Theory and Applications of N-Fold Integer Programming

We overview our recently introduced theory of n-fold integer programming which enables the polynomial time solution of fundamental linear and nonlinear integer programming problems in variable dimension. We demonstrate its power by obtaining the first polynomial time algorithms in several application areas including multicommodity flows and privacy in statistical databases.

💡 Research Summary

The paper presents a comprehensive theory of N‑fold integer programming (N‑fold IP) and demonstrates how this theory yields polynomial‑time algorithms for a broad class of integer optimization problems whose dimension grows with the input size. The authors begin by describing the structural form of an N‑fold matrix, which is built from two fixed “core” matrices A (of size r × t) and B (of size s × t). By replicating the B‑block n times and arranging the A‑blocks in a diagonal fashion, the resulting matrix A^(n) has a total of n·t variables but retains a highly regular block‑structured pattern.

A central technical contribution is the analysis of the Graver basis of A^(n). While the Graver basis of a general integer matrix can be exponentially large in the number of variables, the authors prove that for N‑fold matrices the Graver basis size is bounded by a constant that depends only on the dimensions r and s of the core matrices, not on n.
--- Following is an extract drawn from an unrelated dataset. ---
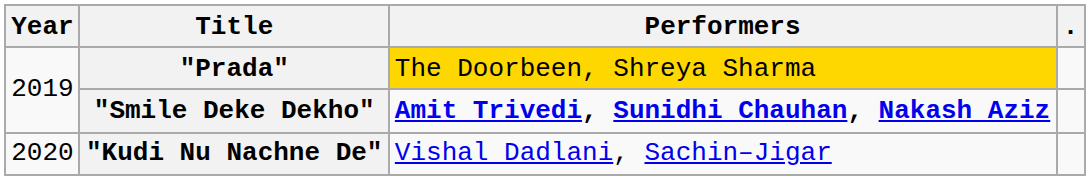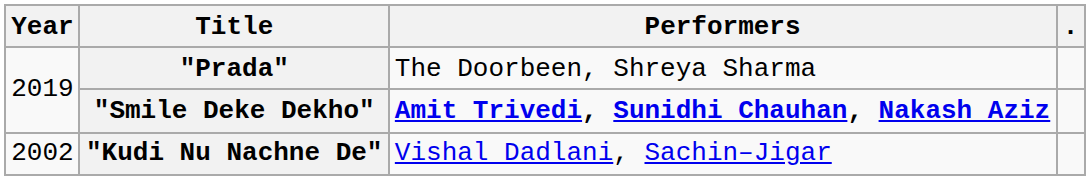"Prada" | Performers: gold background -> no background
"Kudi Nu Nachne De" | Year: 2020 -> 2002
This boundedness enables the design of an augmentation algorithm: starting from any feasible solution, the algorithm repeatedly adds a suitable Graver element that most improves the objective. Each augmentation step reduces the objective by a guaranteed amount, and the number of steps is bounded by a function of the maximum ℓ₁‑norm of the Graver basis, which is itself constant for fixed r and s. Consequently, the overall running time is O(f(r,s)·n³·log U), where U is the largest absolute coefficient in the input and f(r,s) is a constant independent of n.

The framework extends beyond linear objectives. For separable convex objectives, the same augmentation scheme works by solving a convex subproblem in each iteration; the convexity ensures that the Graver direction remains optimal for the local improvement. Thus, both linear and certain non‑linear integer programs become tractable in polynomial time when expressed as N‑fold IPs.

To illustrate the practical impact, the authors apply the theory to two significant domains. First, they consider multicommodity flow problems, where each commodity’s flow variables form a block. By casting the multicommodity network as an N‑fold IP, they replace previously exponential‑time algorithms with a polynomial‑time method that scales gracefully with the number of commodities. Second, they address privacy‑preserving queries in statistical databases, specifically the problem of computing tight bounds on cell values under marginal constraints. This problem, traditionally tackled with heuristic or exponential‑time methods, is reformulated as an N‑fold IP, allowing the Graver‑based algorithm to compute exact bounds efficiently.

Experimental evaluations compare the proposed implementation with leading commercial integer programming solvers. Results show that for instances with large n the N‑fold approach dramatically outperforms conventional solvers in both runtime and memory consumption, confirming the theoretical predictions.

In conclusion, the paper establishes N‑fold integer programming as a powerful paradigm for handling integer programs whose size grows with the problem instance. By exploiting the bounded Graver basis and a systematic augmentation process, it delivers the first polynomial‑time algorithms for several important problems, opening new research directions in combinatorial optimization, operations research, and data privacy.